ITEM 4. SUBMISSION OF MATTERS
TO A VOTE OF SECURITY HOLDERS
The
voting privileges of the limited partners are restricted to certain
matters of fundamental significance to the Partnership. The Limited
Partners must approve certain major decisions of the General Partner
if the General Partner proposes to act without the approval of
the Consultant. The Limited Partners also have a right to vote
upon removal and replacement of the General Partner, dissolution
of the Partnership, material amendments to the partnership agreement
and the sale or other disposition of all or substantially all
of the Partnership's assets, except in the ordinary course of
the Partnership's disposing of the Properties.
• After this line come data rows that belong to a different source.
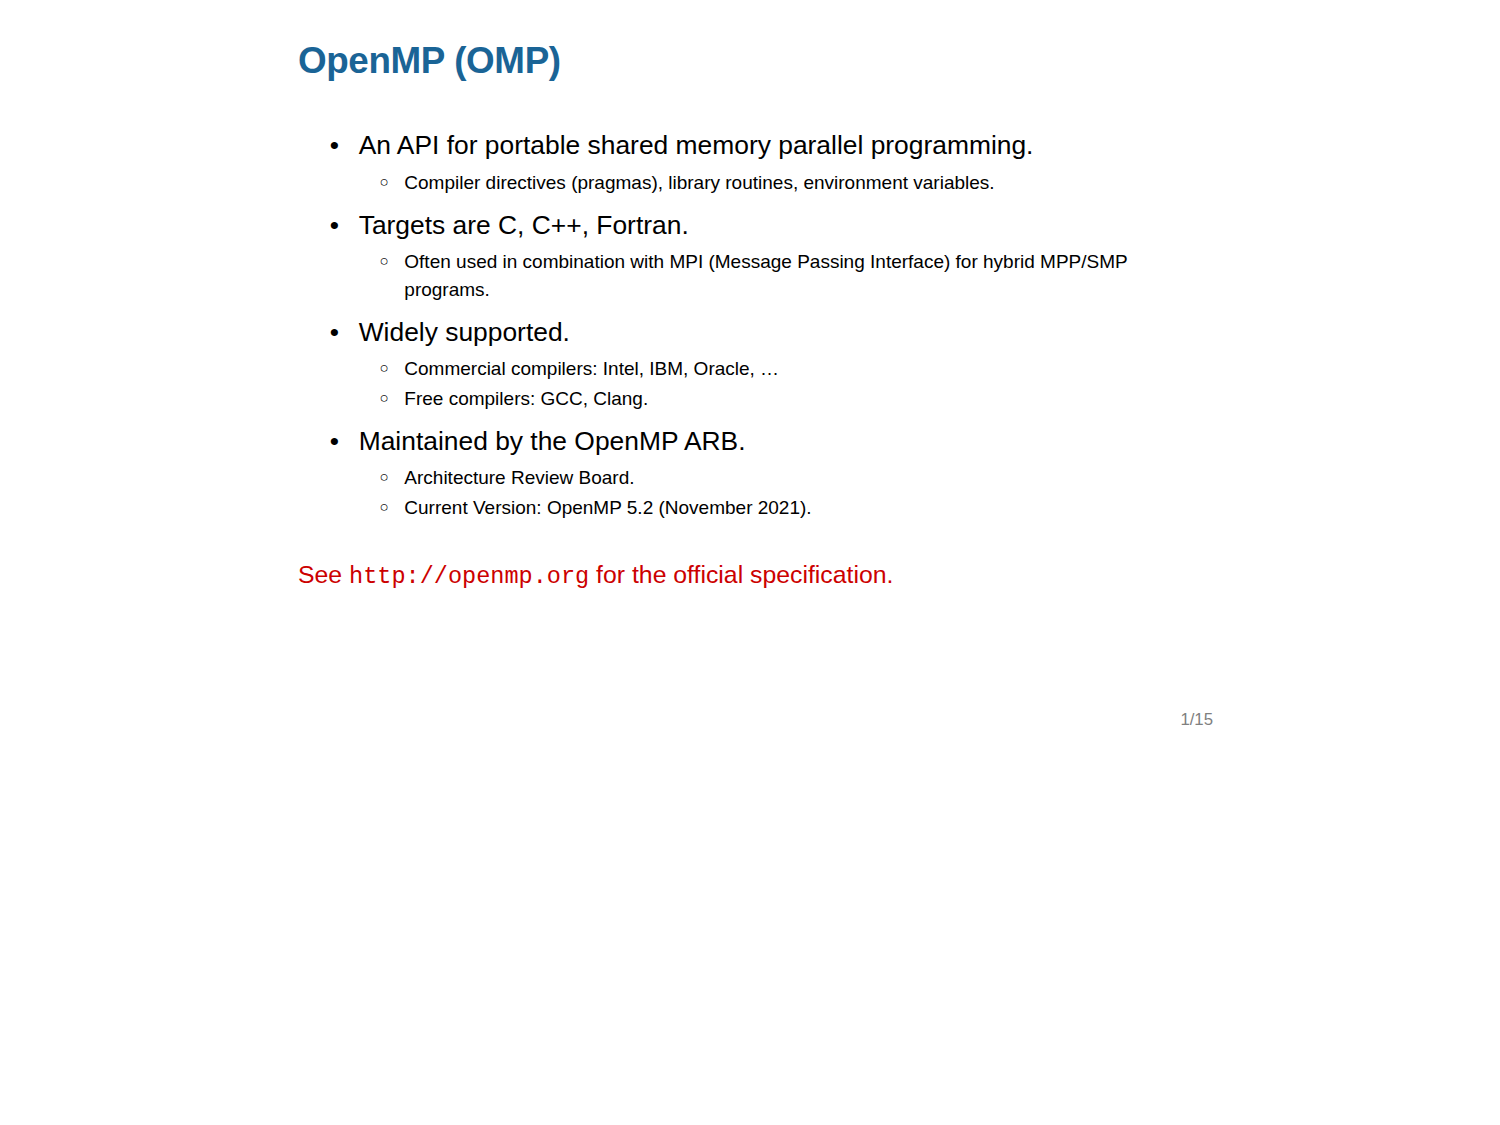OpenMP (OMP)
An API for portable shared memory parallel programming.
Compiler directives (pragmas), library routines, environment variables.
Targets are C, C++, Fortran.
Often used in combination with MPI (Message Passing Interface) for hybrid MPP/SMP programs.
Widely supported.
Commercial compilers: Intel, IBM, Oracle, …
Free compilers: GCC, Clang.
Maintained by the OpenMP ARB.
Architecture Review Board.
Current Version: OpenMP 5.2 (November 2021).
See http://openmp.org for the official specification.
1/15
Such matters must
be approved by Limited Partners, as a group, holding more than
50% of the then outstanding Units.
On December 4, 1996, a Notice of Special
Meeting of the Limited Partners and Proxy Statement were sent
to the Limited Partners.
On February 6, 1997, the Special Meeting
of the Limited Partners was held at the offices of the Partnership.
The following proposals, each of which was described in the
Proxy Statement, were submitted to a vote of the Limited Partners
at the Special Meeting:
1. To authorize the Partnership to enter
into a financing (the "Financing"), whereby the Partnership
would borrow between $33,000,000 and $34,000,000, secure the borrowing
with mortgages on its properties, and return in full the Limited
Partners' capital contributions, and to make various changes to
the Agreement of Limited Partnership of the Partnership, as amended
(the "Partnership Agreement") to accommodate the Financing.
16,727 votes were cast for this
proposal, 4,679 votes were cast against it, 8,003
votes were withheld, and 591 votes abstained.
2. To amend the Partnership Agreement
to permit the Partnership to undertake the Financing notwithstanding
that it may reduce Net Cash from Operations (as defined in the
Partnership Agreement) distributed to the Limited Partners in
the year in which the Financing occurs below $3,000,000.
16,522 votes were cast for this
proposal, 4,806 votes were cast against it, 8,003
votes were withheld, and 669 votes abstained.
3. To authorize the Partnership to pay,
on an ongoing basis, a distribution to the General Partner equal
to one-fourth of 1% quarterly of the appraised value of the properties
of the Partnership, as determined from time to time.
15,782 votes were cast for this
proposal, 5,445 votes were cast against it, 8,003
votes were withheld, and 770 votes abstained.
4. To authorize the Partnership to pay
a fee out of the net proceeds of the Financing equal to 1% of
the gross proceeds of the Financing to an affiliate of the General
Partner for its services in arranging the Financing.
15,742 votes were cast for this
proposal, 5,501 votes were cast against it, 8,003
votes were withheld, and 754 votes abstained.